==== RECORDS SHOWN ====
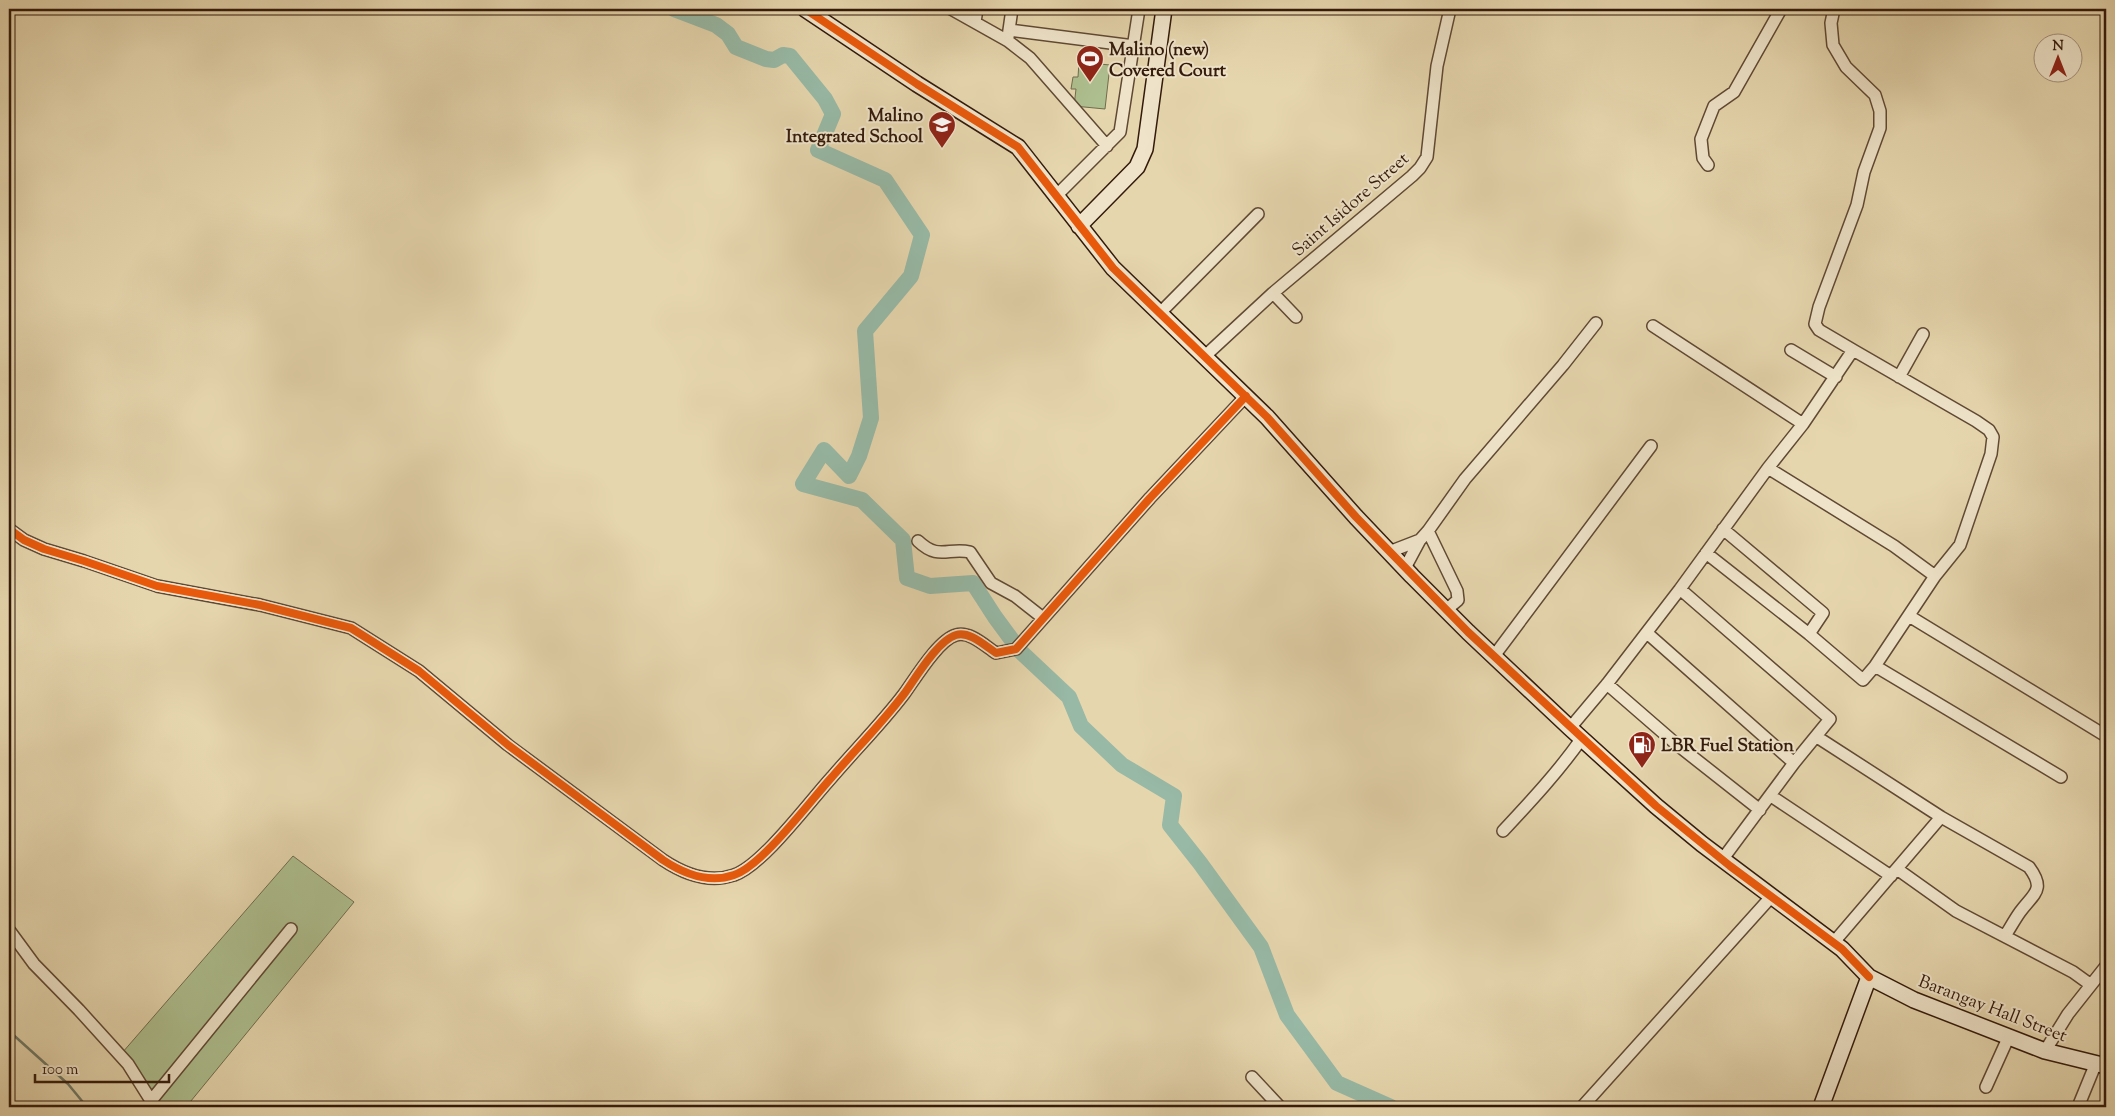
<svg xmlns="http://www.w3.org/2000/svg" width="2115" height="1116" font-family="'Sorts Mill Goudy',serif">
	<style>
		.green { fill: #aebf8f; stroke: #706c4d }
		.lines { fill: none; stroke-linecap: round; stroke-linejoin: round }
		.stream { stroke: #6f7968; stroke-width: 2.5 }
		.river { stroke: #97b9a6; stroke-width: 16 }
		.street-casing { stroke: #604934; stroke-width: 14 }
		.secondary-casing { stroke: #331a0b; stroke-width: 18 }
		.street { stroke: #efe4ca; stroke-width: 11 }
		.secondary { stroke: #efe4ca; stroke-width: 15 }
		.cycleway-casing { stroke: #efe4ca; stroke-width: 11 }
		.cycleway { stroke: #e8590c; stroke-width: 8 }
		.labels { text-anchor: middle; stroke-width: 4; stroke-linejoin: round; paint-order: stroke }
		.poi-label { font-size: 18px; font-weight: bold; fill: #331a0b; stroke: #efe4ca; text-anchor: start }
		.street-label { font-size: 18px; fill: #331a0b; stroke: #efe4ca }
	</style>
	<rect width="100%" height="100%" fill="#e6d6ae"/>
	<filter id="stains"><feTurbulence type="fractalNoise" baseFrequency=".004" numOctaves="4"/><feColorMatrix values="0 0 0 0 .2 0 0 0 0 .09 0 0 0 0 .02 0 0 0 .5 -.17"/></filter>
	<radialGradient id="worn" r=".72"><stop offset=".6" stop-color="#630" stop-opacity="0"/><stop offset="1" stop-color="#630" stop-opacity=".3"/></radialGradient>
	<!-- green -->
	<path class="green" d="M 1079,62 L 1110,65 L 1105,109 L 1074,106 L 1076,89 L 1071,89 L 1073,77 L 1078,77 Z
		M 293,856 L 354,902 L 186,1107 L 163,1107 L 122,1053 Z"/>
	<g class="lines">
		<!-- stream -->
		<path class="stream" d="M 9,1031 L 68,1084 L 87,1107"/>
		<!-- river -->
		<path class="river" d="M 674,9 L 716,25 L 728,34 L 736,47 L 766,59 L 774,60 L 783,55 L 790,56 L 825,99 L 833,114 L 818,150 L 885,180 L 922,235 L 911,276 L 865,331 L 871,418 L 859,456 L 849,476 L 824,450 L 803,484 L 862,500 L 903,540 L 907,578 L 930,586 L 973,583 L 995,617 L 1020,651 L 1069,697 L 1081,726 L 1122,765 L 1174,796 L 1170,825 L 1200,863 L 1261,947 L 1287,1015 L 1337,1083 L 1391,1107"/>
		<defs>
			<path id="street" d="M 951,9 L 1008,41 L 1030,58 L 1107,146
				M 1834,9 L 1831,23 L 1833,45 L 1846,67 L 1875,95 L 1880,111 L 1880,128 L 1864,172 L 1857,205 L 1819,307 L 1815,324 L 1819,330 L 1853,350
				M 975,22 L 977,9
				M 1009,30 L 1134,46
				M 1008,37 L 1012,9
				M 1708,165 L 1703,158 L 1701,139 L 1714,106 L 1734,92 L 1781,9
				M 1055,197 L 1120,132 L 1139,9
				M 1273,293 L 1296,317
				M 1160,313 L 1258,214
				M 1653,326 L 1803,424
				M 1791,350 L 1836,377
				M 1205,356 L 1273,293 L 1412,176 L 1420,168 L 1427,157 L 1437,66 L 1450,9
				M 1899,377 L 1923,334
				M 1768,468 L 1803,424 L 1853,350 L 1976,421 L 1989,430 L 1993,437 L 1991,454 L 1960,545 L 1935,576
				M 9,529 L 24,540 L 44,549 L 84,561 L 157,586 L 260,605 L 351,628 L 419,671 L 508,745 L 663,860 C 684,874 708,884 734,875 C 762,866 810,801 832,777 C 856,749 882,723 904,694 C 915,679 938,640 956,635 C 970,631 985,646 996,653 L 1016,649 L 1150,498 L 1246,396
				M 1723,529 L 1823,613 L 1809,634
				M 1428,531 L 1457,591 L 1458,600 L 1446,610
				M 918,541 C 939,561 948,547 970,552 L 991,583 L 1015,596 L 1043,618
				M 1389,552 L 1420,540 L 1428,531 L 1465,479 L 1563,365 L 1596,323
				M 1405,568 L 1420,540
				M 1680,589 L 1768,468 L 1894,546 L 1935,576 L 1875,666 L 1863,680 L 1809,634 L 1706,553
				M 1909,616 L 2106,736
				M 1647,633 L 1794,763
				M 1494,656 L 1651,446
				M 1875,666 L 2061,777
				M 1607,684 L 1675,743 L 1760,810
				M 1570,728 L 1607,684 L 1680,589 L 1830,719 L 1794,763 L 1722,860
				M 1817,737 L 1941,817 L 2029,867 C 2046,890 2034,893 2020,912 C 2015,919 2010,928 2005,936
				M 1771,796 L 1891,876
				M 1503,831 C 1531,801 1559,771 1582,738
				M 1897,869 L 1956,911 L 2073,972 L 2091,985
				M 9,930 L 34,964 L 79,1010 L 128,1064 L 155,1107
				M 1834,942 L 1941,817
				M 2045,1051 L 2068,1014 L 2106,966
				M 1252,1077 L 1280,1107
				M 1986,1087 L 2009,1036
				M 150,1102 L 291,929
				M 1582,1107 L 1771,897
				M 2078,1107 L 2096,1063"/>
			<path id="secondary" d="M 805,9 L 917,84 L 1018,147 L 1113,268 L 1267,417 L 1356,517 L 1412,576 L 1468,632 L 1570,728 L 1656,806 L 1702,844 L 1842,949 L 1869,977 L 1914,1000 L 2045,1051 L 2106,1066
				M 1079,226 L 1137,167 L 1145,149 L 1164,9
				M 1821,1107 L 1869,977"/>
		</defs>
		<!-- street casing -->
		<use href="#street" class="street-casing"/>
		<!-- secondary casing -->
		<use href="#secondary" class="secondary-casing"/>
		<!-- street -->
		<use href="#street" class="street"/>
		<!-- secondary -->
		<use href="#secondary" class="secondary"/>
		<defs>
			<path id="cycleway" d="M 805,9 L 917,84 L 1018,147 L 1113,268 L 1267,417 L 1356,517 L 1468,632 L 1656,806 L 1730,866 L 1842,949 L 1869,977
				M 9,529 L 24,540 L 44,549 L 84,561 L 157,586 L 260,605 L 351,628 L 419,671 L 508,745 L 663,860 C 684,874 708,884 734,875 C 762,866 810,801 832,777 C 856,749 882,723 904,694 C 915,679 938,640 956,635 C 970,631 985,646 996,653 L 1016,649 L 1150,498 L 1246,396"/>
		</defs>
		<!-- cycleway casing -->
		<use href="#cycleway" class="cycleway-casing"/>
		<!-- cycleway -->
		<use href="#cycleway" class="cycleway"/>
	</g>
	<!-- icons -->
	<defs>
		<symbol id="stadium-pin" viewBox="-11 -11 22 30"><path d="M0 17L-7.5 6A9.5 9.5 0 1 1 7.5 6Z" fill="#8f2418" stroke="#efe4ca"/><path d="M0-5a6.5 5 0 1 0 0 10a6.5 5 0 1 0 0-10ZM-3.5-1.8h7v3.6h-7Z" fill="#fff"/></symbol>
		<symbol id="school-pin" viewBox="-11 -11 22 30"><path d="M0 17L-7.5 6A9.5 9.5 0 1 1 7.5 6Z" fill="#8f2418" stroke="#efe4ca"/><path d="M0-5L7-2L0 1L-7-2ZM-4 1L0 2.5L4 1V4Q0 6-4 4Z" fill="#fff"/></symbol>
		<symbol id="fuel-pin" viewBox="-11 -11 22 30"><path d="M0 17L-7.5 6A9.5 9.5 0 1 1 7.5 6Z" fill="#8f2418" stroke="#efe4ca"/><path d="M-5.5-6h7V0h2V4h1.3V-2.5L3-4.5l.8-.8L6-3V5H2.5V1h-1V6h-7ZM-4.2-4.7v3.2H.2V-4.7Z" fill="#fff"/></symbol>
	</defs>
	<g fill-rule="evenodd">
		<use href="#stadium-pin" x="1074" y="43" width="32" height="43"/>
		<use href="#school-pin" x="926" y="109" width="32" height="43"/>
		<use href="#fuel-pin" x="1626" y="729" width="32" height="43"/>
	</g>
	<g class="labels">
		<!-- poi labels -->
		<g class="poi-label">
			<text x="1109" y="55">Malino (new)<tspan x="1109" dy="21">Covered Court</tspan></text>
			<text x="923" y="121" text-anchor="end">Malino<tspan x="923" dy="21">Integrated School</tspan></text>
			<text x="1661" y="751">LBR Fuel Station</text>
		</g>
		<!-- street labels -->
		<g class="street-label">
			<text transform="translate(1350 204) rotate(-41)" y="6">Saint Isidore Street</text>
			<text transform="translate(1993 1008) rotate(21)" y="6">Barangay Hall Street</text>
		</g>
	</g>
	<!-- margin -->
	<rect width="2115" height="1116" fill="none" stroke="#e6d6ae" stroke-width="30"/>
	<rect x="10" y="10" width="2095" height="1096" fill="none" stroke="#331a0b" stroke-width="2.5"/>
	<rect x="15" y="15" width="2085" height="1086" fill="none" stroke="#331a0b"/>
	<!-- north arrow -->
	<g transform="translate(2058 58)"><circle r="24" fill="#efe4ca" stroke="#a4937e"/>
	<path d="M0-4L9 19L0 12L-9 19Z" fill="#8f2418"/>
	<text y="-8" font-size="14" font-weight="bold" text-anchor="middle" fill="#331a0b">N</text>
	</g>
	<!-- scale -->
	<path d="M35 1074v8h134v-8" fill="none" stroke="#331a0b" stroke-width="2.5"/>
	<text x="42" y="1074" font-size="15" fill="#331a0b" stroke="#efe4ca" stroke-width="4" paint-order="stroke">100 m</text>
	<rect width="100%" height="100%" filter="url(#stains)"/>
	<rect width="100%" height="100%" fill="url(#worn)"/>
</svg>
====
==== RECORDS SHOWN ====
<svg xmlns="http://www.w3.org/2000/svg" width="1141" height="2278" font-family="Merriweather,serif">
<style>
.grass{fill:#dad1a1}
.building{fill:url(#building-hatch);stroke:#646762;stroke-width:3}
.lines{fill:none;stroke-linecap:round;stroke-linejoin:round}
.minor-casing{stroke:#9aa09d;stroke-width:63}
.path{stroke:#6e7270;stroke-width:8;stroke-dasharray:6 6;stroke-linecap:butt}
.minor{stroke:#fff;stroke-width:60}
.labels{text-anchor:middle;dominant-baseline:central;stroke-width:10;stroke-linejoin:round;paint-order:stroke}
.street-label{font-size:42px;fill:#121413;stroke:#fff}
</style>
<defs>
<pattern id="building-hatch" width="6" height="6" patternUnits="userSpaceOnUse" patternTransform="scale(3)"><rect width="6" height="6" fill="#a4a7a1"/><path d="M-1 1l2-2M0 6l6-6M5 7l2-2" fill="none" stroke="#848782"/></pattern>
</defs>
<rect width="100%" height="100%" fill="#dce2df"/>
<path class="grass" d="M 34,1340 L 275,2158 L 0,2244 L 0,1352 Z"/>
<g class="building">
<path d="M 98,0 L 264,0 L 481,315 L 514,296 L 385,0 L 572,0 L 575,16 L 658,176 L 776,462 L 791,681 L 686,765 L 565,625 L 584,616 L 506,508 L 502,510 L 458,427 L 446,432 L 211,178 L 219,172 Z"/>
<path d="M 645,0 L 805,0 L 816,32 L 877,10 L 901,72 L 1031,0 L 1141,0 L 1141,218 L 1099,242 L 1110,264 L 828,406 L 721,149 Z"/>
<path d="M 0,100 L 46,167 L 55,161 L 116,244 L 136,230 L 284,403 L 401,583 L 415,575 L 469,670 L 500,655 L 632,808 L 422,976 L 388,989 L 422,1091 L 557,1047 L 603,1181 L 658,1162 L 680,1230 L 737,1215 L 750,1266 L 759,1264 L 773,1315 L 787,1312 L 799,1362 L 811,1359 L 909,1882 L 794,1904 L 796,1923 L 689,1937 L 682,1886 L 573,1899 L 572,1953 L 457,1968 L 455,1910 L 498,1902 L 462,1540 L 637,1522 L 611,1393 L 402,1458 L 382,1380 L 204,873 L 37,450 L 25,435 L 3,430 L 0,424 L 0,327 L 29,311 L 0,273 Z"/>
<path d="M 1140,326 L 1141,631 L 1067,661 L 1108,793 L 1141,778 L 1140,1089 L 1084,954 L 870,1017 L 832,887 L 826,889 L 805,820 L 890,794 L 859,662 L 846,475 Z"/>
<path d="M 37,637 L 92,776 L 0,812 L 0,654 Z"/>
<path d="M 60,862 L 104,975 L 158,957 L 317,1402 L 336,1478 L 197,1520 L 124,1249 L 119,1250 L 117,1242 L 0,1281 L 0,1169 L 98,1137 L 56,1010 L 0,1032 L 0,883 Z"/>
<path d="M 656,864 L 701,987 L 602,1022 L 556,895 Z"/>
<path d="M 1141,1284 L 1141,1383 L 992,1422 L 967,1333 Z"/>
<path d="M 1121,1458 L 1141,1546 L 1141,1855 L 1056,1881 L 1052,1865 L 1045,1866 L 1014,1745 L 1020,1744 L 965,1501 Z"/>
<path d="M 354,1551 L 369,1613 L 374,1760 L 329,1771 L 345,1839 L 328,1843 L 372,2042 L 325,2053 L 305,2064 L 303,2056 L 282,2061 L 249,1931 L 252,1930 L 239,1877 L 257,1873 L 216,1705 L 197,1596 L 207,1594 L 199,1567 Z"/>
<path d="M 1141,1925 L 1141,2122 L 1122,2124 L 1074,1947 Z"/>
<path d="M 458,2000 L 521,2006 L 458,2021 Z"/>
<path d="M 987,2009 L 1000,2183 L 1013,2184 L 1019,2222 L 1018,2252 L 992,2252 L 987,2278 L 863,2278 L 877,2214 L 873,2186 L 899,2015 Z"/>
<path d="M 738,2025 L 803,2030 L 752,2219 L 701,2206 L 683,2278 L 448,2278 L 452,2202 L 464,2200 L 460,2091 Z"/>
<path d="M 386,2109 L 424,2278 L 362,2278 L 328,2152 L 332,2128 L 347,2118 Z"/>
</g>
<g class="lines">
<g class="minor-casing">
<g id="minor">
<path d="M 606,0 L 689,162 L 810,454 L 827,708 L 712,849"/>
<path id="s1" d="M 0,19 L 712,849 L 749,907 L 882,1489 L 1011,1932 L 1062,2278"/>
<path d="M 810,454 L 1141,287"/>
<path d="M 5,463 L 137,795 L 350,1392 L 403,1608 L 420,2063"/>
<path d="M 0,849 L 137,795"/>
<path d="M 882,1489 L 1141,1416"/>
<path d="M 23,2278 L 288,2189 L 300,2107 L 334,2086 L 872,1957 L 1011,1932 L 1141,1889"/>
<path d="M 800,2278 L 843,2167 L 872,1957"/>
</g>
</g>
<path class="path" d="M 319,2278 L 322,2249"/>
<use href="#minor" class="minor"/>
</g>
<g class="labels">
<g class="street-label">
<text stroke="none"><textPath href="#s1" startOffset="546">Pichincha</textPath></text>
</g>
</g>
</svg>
====
==== RECORDS SHOWN ====
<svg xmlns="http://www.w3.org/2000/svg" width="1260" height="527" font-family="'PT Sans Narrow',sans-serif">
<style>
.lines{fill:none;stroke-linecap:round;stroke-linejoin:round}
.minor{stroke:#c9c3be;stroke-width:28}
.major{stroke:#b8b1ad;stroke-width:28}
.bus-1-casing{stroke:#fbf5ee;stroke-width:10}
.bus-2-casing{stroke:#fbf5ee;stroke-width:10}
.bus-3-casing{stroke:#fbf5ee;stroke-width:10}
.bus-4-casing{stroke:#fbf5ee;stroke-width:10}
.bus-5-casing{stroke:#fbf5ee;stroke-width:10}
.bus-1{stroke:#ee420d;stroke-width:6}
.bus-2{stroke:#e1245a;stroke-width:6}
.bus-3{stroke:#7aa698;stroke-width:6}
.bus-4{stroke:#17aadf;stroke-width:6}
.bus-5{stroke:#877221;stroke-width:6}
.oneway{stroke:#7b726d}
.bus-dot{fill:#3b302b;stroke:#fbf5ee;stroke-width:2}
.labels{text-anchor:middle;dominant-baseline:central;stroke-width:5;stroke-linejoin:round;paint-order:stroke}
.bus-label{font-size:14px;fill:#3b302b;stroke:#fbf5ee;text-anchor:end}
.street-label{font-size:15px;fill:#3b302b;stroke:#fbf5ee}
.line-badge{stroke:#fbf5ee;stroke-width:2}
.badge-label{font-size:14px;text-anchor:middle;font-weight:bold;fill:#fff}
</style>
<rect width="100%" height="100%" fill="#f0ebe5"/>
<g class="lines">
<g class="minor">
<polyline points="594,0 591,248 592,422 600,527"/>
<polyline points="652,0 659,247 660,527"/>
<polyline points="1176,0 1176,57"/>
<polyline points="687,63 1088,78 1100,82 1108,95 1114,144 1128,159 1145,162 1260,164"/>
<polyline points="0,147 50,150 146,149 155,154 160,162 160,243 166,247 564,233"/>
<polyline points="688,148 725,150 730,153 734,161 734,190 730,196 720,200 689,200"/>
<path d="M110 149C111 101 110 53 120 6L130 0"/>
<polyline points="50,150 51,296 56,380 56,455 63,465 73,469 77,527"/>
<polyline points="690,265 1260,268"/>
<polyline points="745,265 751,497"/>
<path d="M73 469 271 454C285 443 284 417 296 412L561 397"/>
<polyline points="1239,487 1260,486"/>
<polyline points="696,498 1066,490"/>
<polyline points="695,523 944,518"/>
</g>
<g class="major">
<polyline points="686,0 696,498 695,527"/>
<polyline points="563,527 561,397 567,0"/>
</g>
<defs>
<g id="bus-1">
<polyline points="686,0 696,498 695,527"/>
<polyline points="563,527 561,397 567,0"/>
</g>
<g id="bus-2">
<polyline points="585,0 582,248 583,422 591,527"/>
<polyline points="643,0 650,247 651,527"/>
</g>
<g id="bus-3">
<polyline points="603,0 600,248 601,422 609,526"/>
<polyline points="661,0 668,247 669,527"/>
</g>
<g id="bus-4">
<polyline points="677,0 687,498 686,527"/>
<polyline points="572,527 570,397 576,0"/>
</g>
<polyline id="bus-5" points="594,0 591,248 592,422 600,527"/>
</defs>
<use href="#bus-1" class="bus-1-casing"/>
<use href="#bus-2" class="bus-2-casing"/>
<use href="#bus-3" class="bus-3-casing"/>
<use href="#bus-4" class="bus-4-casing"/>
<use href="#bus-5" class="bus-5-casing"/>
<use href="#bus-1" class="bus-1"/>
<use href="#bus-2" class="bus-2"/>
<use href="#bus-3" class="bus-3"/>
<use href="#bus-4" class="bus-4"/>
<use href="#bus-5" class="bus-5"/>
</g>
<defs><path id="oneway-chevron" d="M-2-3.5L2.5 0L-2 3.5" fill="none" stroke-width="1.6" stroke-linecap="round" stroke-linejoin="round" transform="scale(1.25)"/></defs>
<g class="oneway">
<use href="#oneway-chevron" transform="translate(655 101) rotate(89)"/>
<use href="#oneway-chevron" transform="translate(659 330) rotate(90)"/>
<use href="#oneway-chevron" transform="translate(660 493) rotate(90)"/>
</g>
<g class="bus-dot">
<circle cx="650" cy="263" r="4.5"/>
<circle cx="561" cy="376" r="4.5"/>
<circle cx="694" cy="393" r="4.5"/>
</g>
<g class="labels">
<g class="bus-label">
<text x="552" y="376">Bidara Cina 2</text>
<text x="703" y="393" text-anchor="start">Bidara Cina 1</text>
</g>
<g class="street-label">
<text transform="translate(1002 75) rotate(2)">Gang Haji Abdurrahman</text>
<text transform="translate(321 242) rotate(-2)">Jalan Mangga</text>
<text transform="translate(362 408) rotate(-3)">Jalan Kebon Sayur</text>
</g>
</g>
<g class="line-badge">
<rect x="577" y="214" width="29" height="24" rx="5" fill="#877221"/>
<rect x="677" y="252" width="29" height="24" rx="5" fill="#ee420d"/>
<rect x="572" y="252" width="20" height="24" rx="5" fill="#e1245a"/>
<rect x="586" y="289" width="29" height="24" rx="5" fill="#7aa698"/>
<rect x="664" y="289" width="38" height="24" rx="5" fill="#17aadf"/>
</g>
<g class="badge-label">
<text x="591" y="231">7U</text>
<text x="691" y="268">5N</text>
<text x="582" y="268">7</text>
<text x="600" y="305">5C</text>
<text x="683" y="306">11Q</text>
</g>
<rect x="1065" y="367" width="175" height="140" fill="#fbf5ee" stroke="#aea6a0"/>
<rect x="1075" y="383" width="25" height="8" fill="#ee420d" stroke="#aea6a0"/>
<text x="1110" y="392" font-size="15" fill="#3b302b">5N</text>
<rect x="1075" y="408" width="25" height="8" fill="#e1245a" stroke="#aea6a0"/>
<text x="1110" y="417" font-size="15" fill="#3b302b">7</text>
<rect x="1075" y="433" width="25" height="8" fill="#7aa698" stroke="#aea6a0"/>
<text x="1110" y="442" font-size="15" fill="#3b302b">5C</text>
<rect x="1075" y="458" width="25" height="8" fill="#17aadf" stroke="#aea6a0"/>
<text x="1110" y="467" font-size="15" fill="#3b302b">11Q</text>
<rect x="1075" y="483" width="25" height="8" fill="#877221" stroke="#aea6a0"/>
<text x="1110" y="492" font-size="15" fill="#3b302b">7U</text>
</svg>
====
• **ACTIVITY**
Search each line of the data above for "worn", and copy the lines where it occurs.

• **TASK SOLUTION**
	<radialGradient id="worn" r=".72"><stop offset=".6" stop-color="#630" stop-opacity="0"/><stop offset="1" stop-color="#630" stop-opacity=".3"/></radialGradient>
	<rect width="100%" height="100%" fill="url(#worn)"/>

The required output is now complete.